DiagramIR: An Automatic Pipeline for Educational Math Diagram Evaluation
This addresses a bottleneck in deploying accessible and scalable education technologies for domains like mathematics where visualizations are essential.
The authors tackled the problem of scalable evaluation for educational math diagrams generated by LLMs by proposing DiagramIR, an automatic pipeline using intermediate representations of LaTeX TikZ code, which achieved higher agreement with human raters and enabled smaller models to perform comparably to larger ones at 10x lower cost.

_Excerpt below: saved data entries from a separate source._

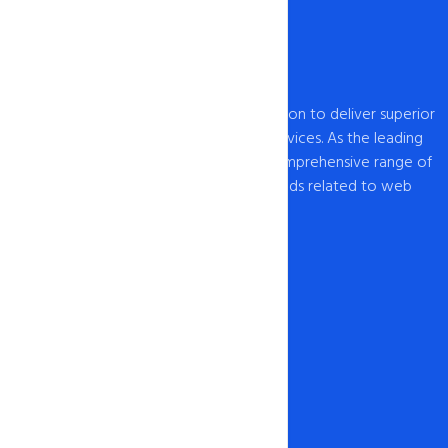
intoHOST, established in 2009, has a mission to deliver superior
web hosting and domain registration services. As the leading
provider of web hosting , we offer a comprehensive range of
hosting solutions to cater to all your needs related to web
hosting USA and domain registration.
Our Network
1-888-567-2607
info@intohost.com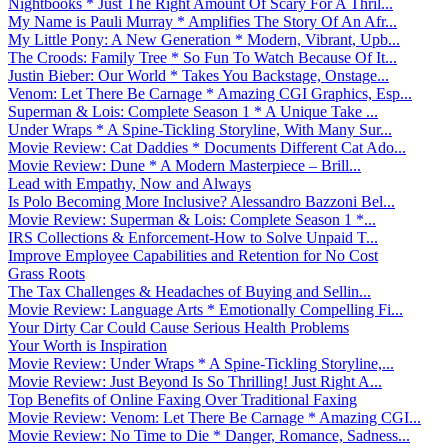
Nightbooks * Just The Right Amount Of Scary For A Thril...
My Name is Pauli Murray * Amplifies The Story Of An Afr...
My Little Pony: A New Generation * Modern, Vibrant, Upb...
The Croods: Family Tree * So Fun To Watch Because Of It...
Justin Bieber: Our World * Takes You Backstage, Onstage...
Venom: Let There Be Carnage * Amazing CGI Graphics, Esp...
Superman & Lois: Complete Season 1 * A Unique Take ...
Under Wraps * A Spine-Tickling Storyline, With Many Sur...
Movie Review: Cat Daddies * Documents Different Cat Ado...
Movie Review: Dune * A Modern Masterpiece – Brill...
Lead with Empathy, Now and Always
Is Polo Becoming More Inclusive? Alessandro Bazzoni Bel...
Movie Review: Superman & Lois: Complete Season 1 *...
IRS Collections & Enforcement-How to Solve Unpaid T...
Improve Employee Capabilities and Retention for No Cost
Grass Roots
The Tax Challenges & Headaches of Buying and Sellin...
Movie Review: Language Arts * Emotionally Compelling Fi...
Your Dirty Car Could Cause Serious Health Problems
Your Worth is Inspiration
Movie Review: Under Wraps * A Spine-Tickling Storyline,...
Movie Review: Just Beyond Is So Thrilling! Just Right A...
Top Benefits of Online Faxing Over Traditional Faxing
Movie Review: Venom: Let There Be Carnage * Amazing CGI...
Movie Review: No Time to Die * Danger, Romance, Sadness...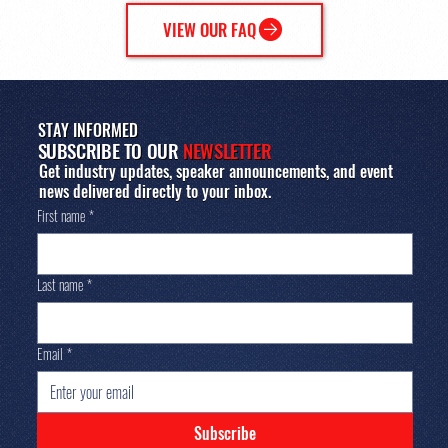
VIEW OUR FAQ
STAY INFORMED
SUBSCRIBE TO OUR
NEWSLETTER
Get industry updates, speaker announcements, and event
news delivered directly to your inbox.
First name
*
Last name
*
Email
*
Subscribe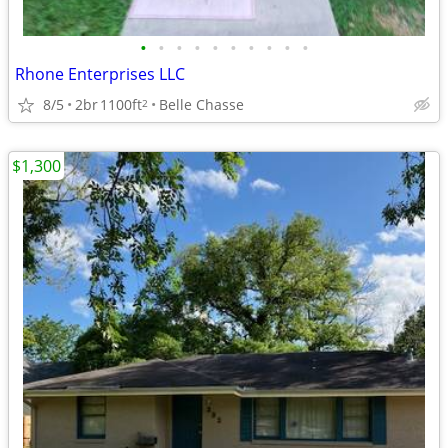
•
•
•
•
•
•
•
•
•
•
Rhone Enterprises LLC
8/5
2br
1100ft
Belle Chasse
2
$1,300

Large Language Models (LLMs) are increasingly being adopted as tools for learning; however, most tools remain text-only, limiting their usefulness for domains where visualizations are essential, such as mathematics. Recent work shows that LLMs are capable of generating code that compiles to educational figures, but a major bottleneck remains: scalable evaluation of these diagrams. We address this by proposing DiagramIR: an automatic and scalable evaluation pipeline for geometric figures. Our method relies on intermediate representations (IRs) of LaTeX TikZ code. We compare our pipeline to other evaluation baselines such as LLM-as-a-Judge, showing that our approach has higher agreement with human raters. This evaluation approach also enables smaller models like GPT-4.1-Mini to perform comparably to larger models such as GPT-5 at a 10x lower inference cost, which is important for deploying accessible and scalable education technologies.